Legislature's pitiful stall tactics only delay justice
Published August 11, 2017
Editorial by Asheville Citizen-Times, August 7, 2017.
North Carolina voters got less than half a loaf from three federal judges last week. The decision was just one more step in tweaking an election system that is hopelessly broken.
The judges ordered the General Assembly to finish redrawing legislative districts by September. But they rejected pleas for a special election, which means the unconstitutional districts will remain in force through the 2018 elections.
The panel ruled in August 2016 that 28 state House and Senate districts were illegally drawn based on racial considerations. Republican lawmakers have said they’ll have to alter two-thirds of the General Assembly’s 170 districts while fixing the 28 cited.
The idea was to cram as many African-Americans, who mostly vote for Democrats, into as few districts as possible, increasing Republicans’ chances of winning other districts. The concept of creating so-called majority-minority districts to increase African-American representation has been upheld, but this time the GOP crammed too much, the judges said.
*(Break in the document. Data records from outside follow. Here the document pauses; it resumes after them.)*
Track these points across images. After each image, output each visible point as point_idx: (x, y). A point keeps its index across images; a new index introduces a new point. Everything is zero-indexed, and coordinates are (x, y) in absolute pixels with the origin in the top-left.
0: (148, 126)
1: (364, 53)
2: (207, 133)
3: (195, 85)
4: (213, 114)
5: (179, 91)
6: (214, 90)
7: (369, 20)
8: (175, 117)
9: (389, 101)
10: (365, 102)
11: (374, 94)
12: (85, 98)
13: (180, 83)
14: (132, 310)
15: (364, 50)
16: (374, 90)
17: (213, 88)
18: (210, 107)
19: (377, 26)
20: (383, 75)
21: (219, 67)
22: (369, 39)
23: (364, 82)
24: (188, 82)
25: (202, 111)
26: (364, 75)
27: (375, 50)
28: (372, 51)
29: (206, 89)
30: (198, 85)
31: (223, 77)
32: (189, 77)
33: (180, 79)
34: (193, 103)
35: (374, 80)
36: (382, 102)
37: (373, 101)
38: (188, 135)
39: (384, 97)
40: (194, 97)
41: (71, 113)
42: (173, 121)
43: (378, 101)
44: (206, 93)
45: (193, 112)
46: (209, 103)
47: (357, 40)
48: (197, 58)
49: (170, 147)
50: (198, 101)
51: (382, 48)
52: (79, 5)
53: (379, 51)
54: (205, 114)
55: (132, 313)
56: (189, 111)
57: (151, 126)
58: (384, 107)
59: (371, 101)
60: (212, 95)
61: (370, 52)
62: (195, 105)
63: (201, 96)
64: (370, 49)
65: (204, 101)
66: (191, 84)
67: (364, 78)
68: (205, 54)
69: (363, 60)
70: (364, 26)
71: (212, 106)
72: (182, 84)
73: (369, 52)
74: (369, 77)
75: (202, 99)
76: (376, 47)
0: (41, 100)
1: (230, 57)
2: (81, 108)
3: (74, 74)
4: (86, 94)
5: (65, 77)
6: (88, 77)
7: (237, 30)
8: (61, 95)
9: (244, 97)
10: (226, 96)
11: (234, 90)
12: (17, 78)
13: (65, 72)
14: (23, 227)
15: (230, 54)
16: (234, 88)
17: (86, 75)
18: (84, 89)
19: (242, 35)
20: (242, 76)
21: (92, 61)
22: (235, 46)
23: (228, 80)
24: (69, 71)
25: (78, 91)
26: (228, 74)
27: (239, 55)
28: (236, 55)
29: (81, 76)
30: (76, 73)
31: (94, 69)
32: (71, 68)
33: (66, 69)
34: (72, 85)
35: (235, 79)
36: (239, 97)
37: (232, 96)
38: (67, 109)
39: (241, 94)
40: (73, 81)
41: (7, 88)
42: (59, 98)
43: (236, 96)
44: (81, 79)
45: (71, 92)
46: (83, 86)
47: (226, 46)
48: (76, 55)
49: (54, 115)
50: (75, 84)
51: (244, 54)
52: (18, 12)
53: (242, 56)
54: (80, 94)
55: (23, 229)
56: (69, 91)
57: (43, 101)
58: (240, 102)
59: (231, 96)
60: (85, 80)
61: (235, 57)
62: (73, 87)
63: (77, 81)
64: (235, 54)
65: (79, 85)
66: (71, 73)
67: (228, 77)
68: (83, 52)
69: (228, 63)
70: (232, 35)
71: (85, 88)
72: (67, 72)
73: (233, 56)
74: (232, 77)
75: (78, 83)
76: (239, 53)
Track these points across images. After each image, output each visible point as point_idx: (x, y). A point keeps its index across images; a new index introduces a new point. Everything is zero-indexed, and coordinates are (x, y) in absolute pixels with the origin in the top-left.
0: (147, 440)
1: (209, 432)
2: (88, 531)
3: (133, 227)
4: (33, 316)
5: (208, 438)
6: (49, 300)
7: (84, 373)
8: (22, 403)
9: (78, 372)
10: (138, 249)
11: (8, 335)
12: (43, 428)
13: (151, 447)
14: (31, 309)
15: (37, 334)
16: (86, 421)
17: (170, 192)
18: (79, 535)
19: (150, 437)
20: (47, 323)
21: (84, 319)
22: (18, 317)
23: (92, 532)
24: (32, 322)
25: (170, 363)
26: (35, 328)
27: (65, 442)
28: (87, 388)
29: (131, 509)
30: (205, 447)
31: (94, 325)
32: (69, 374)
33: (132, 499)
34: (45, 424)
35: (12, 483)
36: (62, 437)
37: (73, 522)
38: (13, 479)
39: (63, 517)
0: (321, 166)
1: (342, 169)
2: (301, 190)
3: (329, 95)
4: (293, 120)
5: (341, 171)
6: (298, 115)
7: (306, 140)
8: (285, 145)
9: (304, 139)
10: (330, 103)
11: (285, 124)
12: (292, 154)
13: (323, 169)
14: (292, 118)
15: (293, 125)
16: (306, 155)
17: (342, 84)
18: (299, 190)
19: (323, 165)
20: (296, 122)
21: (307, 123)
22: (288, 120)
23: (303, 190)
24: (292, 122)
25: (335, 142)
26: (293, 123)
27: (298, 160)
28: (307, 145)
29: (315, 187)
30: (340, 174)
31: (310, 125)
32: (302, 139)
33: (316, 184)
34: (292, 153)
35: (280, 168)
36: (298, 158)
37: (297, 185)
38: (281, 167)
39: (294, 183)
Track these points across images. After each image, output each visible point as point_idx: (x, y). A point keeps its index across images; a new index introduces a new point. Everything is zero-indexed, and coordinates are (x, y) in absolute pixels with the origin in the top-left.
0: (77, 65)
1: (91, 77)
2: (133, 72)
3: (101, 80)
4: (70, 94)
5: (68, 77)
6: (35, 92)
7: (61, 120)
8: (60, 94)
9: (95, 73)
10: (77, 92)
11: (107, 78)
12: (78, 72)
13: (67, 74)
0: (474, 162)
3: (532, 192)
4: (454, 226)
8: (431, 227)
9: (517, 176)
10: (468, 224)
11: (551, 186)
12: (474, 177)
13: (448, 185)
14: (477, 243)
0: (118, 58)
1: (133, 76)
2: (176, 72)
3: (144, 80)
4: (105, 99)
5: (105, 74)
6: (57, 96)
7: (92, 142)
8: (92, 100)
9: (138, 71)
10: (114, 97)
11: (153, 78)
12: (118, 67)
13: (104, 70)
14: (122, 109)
Gerrymandering is as old as, well, Elbridge Gerry, the Massachusetts governor who in 1812 signed a state redistricting bill that created one district shaped somewhat like a salamander. Both parties have practiced it diligently, in North Carolina and elsewhere. What has changed is the advent of technology that makes it possible to gerrymander much more efficiently.
How efficiently? The two parties are roughly equal in North Carolina, as shows by the close gubernatorial race last year. Yet, Republicans control 10 of 13 seats in the U.S. House, 74 of 120 N.C. House seats and 35 of 50 seats in the N.C. Senate.
Quite simply, the effect of the most recent court ruling is to leave half of North Carolina’s people effectively without a voice in state government until 2019. We understand the cost and confusion that would result from multiple elections next year, but the price is little enough to pay for fair representation.
In the long run, however, the only answer is to take districting out of the hands of those who benefit from how the lines are drawn. The Iowa example is instructive here.
In 1980, Iowa set up an independent five-member Legislative Services Agency to draw the lines for legislative and congressional districts. The majority and minority leaders of each house of the Iowa legislature pick one member apiece and those four pick the fifth.
The districts must be “convenient and contiguous,” they must “preserve the integrity of political subdivisions like counties and cities” and they must “to the extent consistent with other requirements, [be] reasonably compact.”
The maps are presented to the legislature, which may approve or reject the bill without altering it (the legislature can provide feedback). If the legislature rejects the plan, the LSA must draft a second proposal. If the legislature rejects the second proposal, the LSA must draft a third, and final, set of maps. If the legislature rejects this plan, it may then approve its own maps.
Since the implementation of this process, the state legislature has never chosen not to approve an LSA proposal, or to alter the law.
When Democrats controlled the General Assembly, Republicans wanted an independent commission and Democrats did not. Now, Democrats want one and Republicans don’t.
Well, not all Republicans. Rep. Chuck McGrady of Hendersonville was prime sponsor of a House bill this year to set up an Iowa-style system in North Carolina. Neither that bill nor a Senate companion went anywhere. All of Buncombe’s four Democratic legislators were on board.
We hope McGrady renews his efforts next year and get enough of his fellow Republicans on board so that voters in the future can get a full loaf.